## What the task requires
Quote the data below in full, minus the images.

[Transcribed page contents]
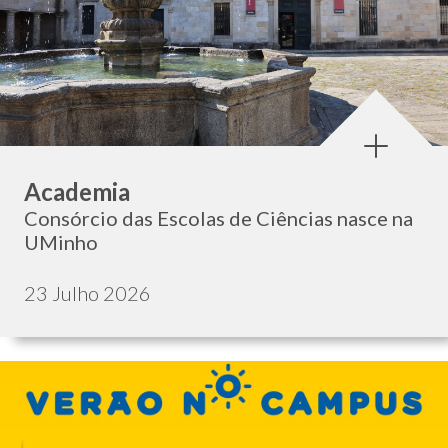
Categoria:
Academia
Consórcio das Escolas de Ciências nasce na
UMinho
Data de publicação:
23 Julho 2026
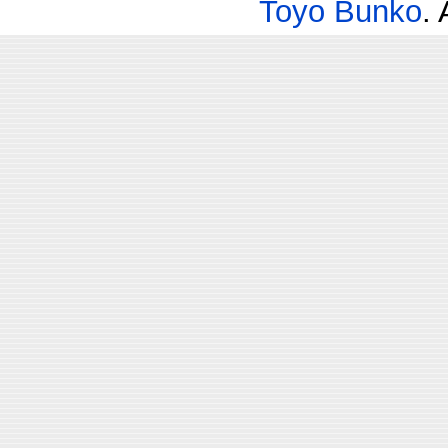
Toyo Bunko
.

## Response area
Categoria:
Academia
Consórcio das Escolas de Ciências nasce na
UMinho
Data de publicação:
23 Julho 2026
Toyo Bunko
.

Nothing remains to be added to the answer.